Big data is only getting bigger, and that can cause big problems for researchers who need to store and share their data. Twenty doctoral students and post-doctoral associates from across the county learned the tools and techniques to solve these problems at the inaugural Cyber Carpentry Workshop at the University of North Carolina at Chapel Hill. Sponsored by the National Science Foundation (NSF) and hosted by the UNC School of Information and Library Science (SILS), the two-week workshop in July introduced students to a variety of applications, platforms, and processes for data life-cycle management and data-intensive computation.
“Previously, you had maybe a thousand files, maybe ten thousand,” said Arcot Rajasekar, SILS professor and director of the Cyber Carpentry Workshop. “Now, you’re talking about a 100 million files and doing simulations and emulations that can create petabytes of data. Managing that just by human interaction is not going to be effective; you need some automation there. In addition to the volume of data, you have to consider the velocity of data coming in and the multiple varieties of data you’re collecting. This is not easily done without a good level of management.”
The workshop familiarized participants with the concepts of virtualization, automation, and federation as defined through the Datanet Federation Consortium (DFC), an NSF-funded project that promotes sharing within and across science and engineering disciplines. Instructors introduced specific DFC web portals, including CyVerse, Dataverse, DataONE, and Hydroshare, as well as relevant software, meta-data management strategies, and large-scale workflows. Many students also arrived early each day for “breakfast carpentry,” an open topic discussion with CyVerse Software Engineer Julian Pistorius.
“We've covered everything from search engines to neural networks to containers,” said Will Sutherland-Keller (MSIS ’17), a SILS graduate who participated and helped evaluate the workshop. “It breaks the ice on getting involved with using those technologies because it sort of forces you to just start using them.”
The hands-on approach was designed to give participants “a more realistic learning experience,” said instructor Nirav Merchant, director of Data Science Institute at the University of Arizona and cyberinfrastructure lead for CyVerse. Merchant said the workshop offered exposure to topics and technologies that are rarely addressed in traditional academic coursework, making the opportunity especially valuable.

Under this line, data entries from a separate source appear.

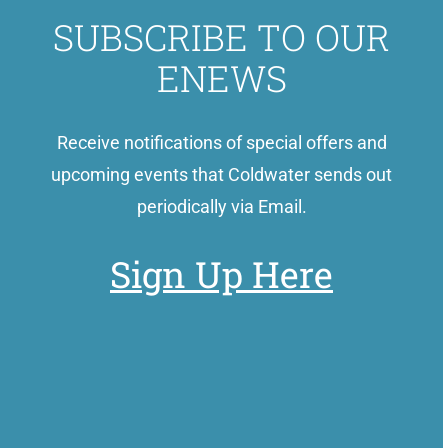
SUBSCRIBE TO OUR
ENEWS
Receive notifications of special offers and
upcoming events that Coldwater sends out
periodically via Email.
Sign Up Here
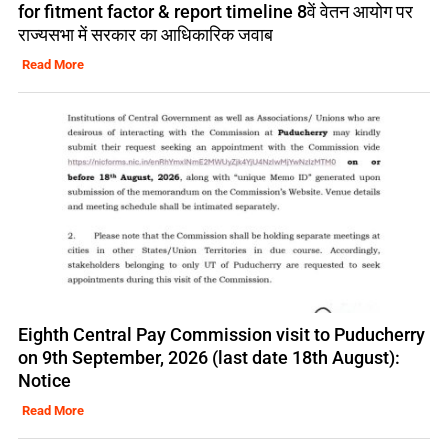
for fitment factor & report timeline 8वें वेतन आयोग पर
राज्यसभा में सरकार का आधिकारिक जवाब
Read More
Eighth Central Pay Commission visit to Puducherry
on 9th September, 2026 (last date 18th August):
Notice
Read More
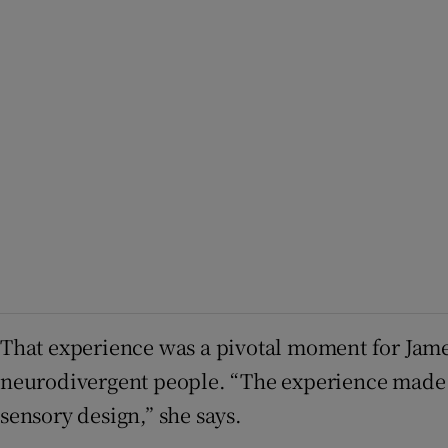
That experience was a pivotal moment for Jame
neurodivergent people. “The experience made 
sensory design,” she says.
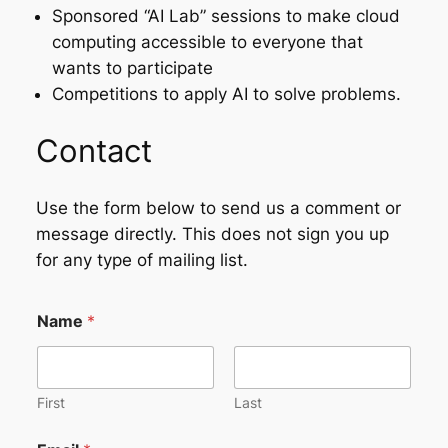
Sponsored “AI Lab” sessions to make cloud
computing accessible to everyone that
wants to participate
Competitions to apply AI to solve problems.
Contact
Use the form below to send us a comment or
message directly. This does not sign you up
for any type of mailing list.
Name
*
First
Last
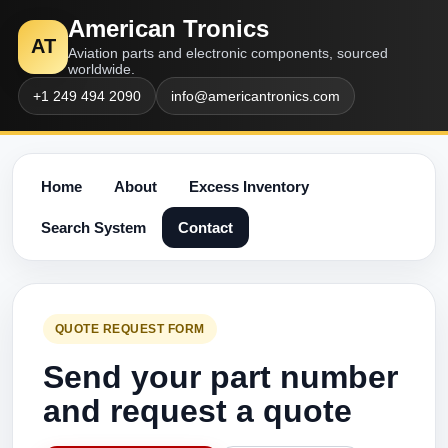
American Tronics
AT
Aviation parts and electronic components, sourced
worldwide.
+1 249 494 2090
info@americantronics.com
Home
About
Excess Inventory
Search System
Contact
QUOTE REQUEST FORM
Send your part number
and request a quote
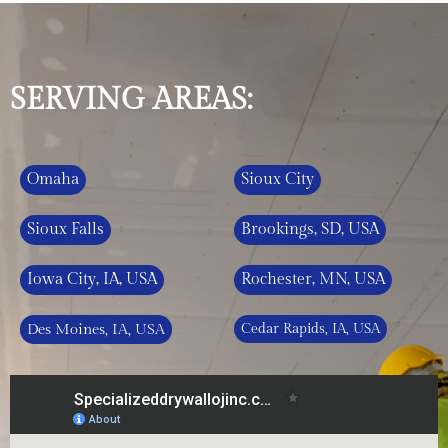
SERVING AREAS:
Omaha
Sioux City
Sioux Falls
Brookings, SD, USA
Iowa City, IA, USA
Rochester, MN, USA
Des Moines, IA, USA
Cedar Rapids, IA, USA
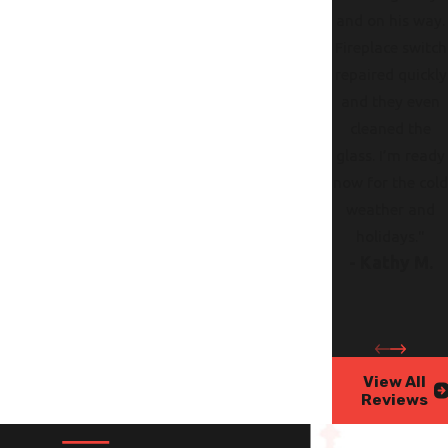
and on his way.
Fireplace switch
repaired quickly
and they even
cleaned the
glass. I’m ready
now for the col
weather and
holidays."
- Kathy M.
View All
Reviews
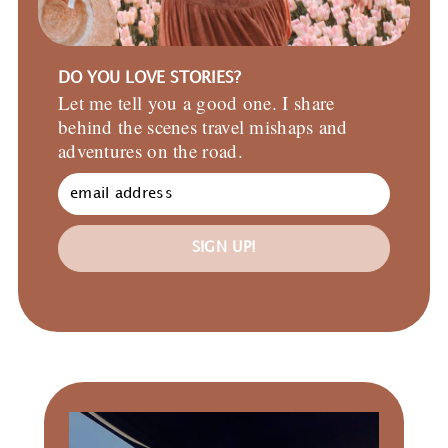
DO YOU LOVE STORIES?
Let me tell you a good one. I share
behind the scenes travel mishaps and
adventures on the road.
SIGN UP!
Primary
Sidebar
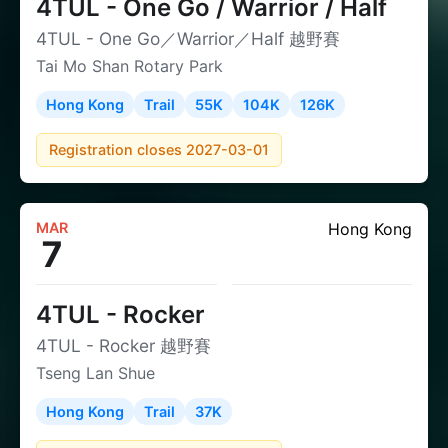
4TUL - One Go / Warrior / Half
4TUL - One Go／Warrior／Half 越野賽
Tai Mo Shan Rotary Park
Hong Kong
Trail
55K
104K
126K
Registration closes 2027-03-01
MAR
Hong Kong
7
4TUL - Rocker
4TUL - Rocker 越野賽
Tseng Lan Shue
Hong Kong
Trail
37K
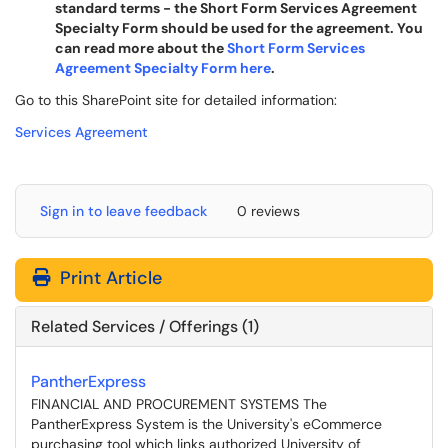
standard terms - the Short Form Services Agreement
Specialty Form should be used for the agreement. You
can read more about the
Short Form Services
Agreement Specialty Form here
.
Go to this SharePoint site for detailed information:
Services Agreement
Sign in to leave feedback
0 reviews
Print Article
Related Services / Offerings (1)
PantherExpress
FINANCIAL AND PROCUREMENT SYSTEMS The
PantherExpress System is the University's eCommerce
purchasing tool which links authorized University of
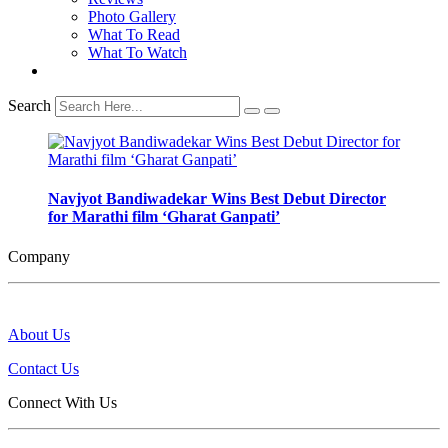
Photo Gallery
What To Read
What To Watch
Search
Navjyot Bandiwadekar Wins Best Debut Director
for Marathi film ‘Gharat Ganpati’
Company
About Us
Contact Us
Connect With Us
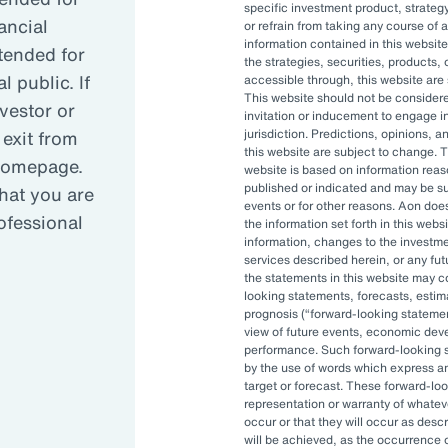
specific investment product, strategy
ancial
or refrain from taking any course of 
information contained in this website
reasing complexity has led many organizati
ntended for
the strategies, securities, products, 
 public. If
accessible through, this website are s
This website should not be conside
nvestor or
invitation or inducement to engage in
anced governance is critical in today’s vola
 exit from
jurisdiction. Predictions, opinions, 
this website are subject to change. T
 homepage.
website is based on information reas
published or indicated and may be 
hat you are
OCIO can allow asset owners to focus on hi
events or for other reasons. Aon doe
rofessional
the information set forth in this webs
pt to changes quickly.
information, changes to the investm
services described herein, or any fu
the statements in this website may c
looking statements, forecasts, estima
prognosis (
forward-looking stateme
view of future events, economic dev
performance. Such forward-looking s
by the use of words which express an
target or forecast. These forward-lo
representation or warranty of whateve
, and investment staff are often
occur or that they will occur as descr
 be able to accomplish their
will be achieved, as the occurrence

Though not affiliated with Software Carpentry or Data Carpentry, Cyber Carpentry organizers drew inspiration from those projects. The workshop at Carolina brought together data professionals, educators, and researchers from SILS, the Odum Institute, RENCI, iRODS, the University of Arizona (CyVerse), Indiana University (Jetstream), University of Virgnia (Hydroshare), Drexel University, and Amazon (AWS) to teach this intensive two-week course. In addition, an assessment team composed of SILS faculty members and doctoral students observed the activities and interviewed instructors and participants in order to make recommendations for improvements to next year’s workshop.
On the final day of the workshop, teams delivered presentations on how they had used what they learned in order to reproduce the work of other researchers. Reproducibility is the key theme that instructor Bakinam Essawy wanted to convey.
“You need to make sure that who is coming after you could run your work, could build off your work or it's going to be a dark model or your data is going to be just buried, no one’s going to know about it,” said Essaway, a research associate in the Civil and Environmental Engineering Department at the University of Virginia. “This is not the purpose of the research. Research has to be continuous.”
The workshop drew students from across the country, with NSF-funding providing travel and accommodation support. Anuja Majmundar, a doctoral student at the University of Southern California, said the Cyber Carpentry workshop offered a great opportunity for her to learn tools and procedures that could make data science more reproducible and scalable, especially for the diverse data streams she encounters in her research on health behaviors. She also enjoyed making connections with peers in other disciplines.
“I found the group project particularly engaging,” she said. “Our group was interdisciplinary and keen to learn the best practices for data management. We helped each other out and delivered on advanced project goals.”
Jocelyn Colella, a PhD candidate in evolutionary genomics at the University of New Mexico, said gaining experience with containers – programs that can virtualize entire scientific workflows, including software, libraries, and data – was one of the highlights of her experience, and the introduction to the JetStream and CyVerse virtual environments had significant implications for her research.
“Coming from a smaller lab, it has been incredibly expensive to build the computing resources and data archival infrastructure necessary to deal with terabytes of genomic data,” she said. “Learning about the free computational and storage resources available through NSF-funded projects has revolutionized how I conceptualize my own workflows and will alter how I apply for grants going into the future.”